Block Data and TileEntities
The first blocks in Minecraft only had one state each: stone was always just stone, dirt could be covered by grass but that was treated as a separate kind of block. However, Notch eventually added blocks that could have different states. For example, the “Wheat” block is a growing wheat field, with seven different states depending on how ripe the wheat is.
The wheat block could have been represented as seven different blocks: one for each growth stage. That would have exhausted many block IDs, so instead Notch added a separate array of data for the blocks in a chunk. Notch figured that 4 bits of data would be enough. It doesn’t seem like much, but that essentially adds 50% more data to the basic chunk format.
The block ID range was at some point extended with an optional 4 bits, giving 4096 total possible block types. Still all the default Minecraft blocks were represented as single bytes. I’m not sure what the extended ID range was for. It may have been for mod blocks.
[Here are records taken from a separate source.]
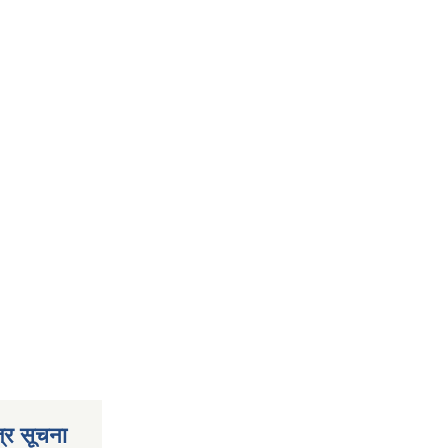
्र सूचना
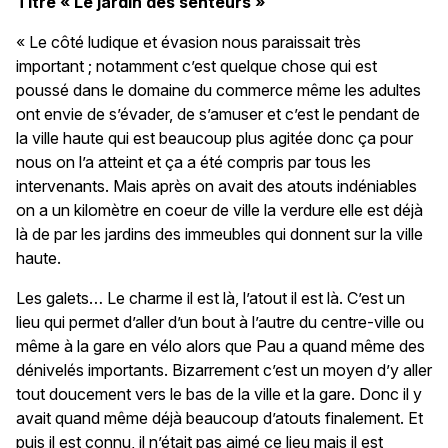
Titre « Le jardin des senteurs »
« Le côté ludique et évasion nous paraissait très
important ; notamment c’est quelque chose qui est
poussé dans le domaine du commerce même les adultes
ont envie de s’évader, de s’amuser et c’est le pendant de
la ville haute qui est beaucoup plus agitée donc ça pour
nous on l’a atteint et ça a été compris par tous les
intervenants. Mais après on avait des atouts indéniables
on a un kilomètre en coeur de ville la verdure elle est déjà
là de par les jardins des immeubles qui donnent sur la ville
haute.
Les galets… Le charme il est là, l’atout il est là. C’est un
lieu qui permet d’aller d’un bout à l’autre du centre-ville ou
même à la gare en vélo alors que Pau a quand même des
dénivelés importants. Bizarrement c’est un moyen d’y aller
tout doucement vers le bas de la ville et la gare. Donc il y
avait quand même déjà beaucoup d’atouts finalement. Et
puis il est connu, il n’était pas aimé ce lieu mais il est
Some kinds of data were not at all well suited to store in a fixed-width format. For example: signs can have custom text, armor stands can hold many combinations of items, etc. This new data was stored in something called the TileEntities structure in the chunk. TileEntities did not have a size limit: it could store as much extra information as needed.
To summarize, here is all data used to represent the blocks of a chunk in the current Minecraft release (1.12):
- Blocks – block IDs (4096 bytes)
- Add (optional) – additional block data (4 bits per block: 2048 bytes)
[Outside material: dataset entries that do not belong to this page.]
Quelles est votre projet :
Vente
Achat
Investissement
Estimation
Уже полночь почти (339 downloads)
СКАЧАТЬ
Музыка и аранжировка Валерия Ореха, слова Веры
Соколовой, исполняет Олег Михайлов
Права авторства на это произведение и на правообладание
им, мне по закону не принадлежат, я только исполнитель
- Data – block state information (4 bits per block: 2048 bytes)
- TileEntities – additional block data
The block data uniquely identifies a single block, mapping to a fixed set of block IDs:
With all that background information I can now explain The Flattening. The main change is that the fixed block IDs are being removed. Instead, blocks will be defined by identifiers like “minecraft:stone”, “minecraft:dirt”, etc. The “miencraft:” prefix is to identify the default Minecraft blocks. With these free-form identifiers there is an unlimited amount of possible block types, and this opens up for mods to add as many block types as they wish.
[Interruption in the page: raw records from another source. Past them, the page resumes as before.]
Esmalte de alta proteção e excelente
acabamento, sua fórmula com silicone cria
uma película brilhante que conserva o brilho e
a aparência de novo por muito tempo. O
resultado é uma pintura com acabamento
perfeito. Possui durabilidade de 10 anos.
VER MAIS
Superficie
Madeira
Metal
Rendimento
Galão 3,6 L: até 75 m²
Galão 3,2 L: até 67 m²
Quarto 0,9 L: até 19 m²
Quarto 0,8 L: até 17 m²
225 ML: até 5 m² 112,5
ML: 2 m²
The new block identifiers are augmented with state information in a format like the TileEntities structure discussed above. This state information does not have a size limit.
The chunk format was changed so that each chunk has its own block palette (technically, each 16x16x16 section has a palette). I tried to illustrate it with this drawing:
The idea with the palette is similar to that of palettes in image compression. The palette contains a fixed number of entries, which can be indexed by a fixed-size number.
If there are multiple variants of the same block type with different state, then each different set of block states is represented with a separate palette entry.
The new format is clever, because now there can exist a completely ludicrous amount of different types of blocks and state combinations in the game, but only the blocks that exist in a chunk will be stored in the palette. As far as I have seen, untouched generated chunks often need fewer than 16 different palette entries. Chunks that have player-made structures will generally use more combinations of blocks and block states.
An additional detail about the new format is that chunks with 16 or fewer kinds of blocks (including state variations) need 16 or fewer palette indexes, which can be stored in 4 bits per block. Even if the palette is larger, the palette indexes are often less than 8 bits per block (the number of bits per block is the 2-logarithm of the number of palette entries, rounded up). This in itself should save a fair bit of space. In addition, the 4 bits of block state per block was removed and the optional 4 bits of block ID data is no longer needed.
I don’t know what the total change in world size is for typical worlds, but the palette system might save some space overall.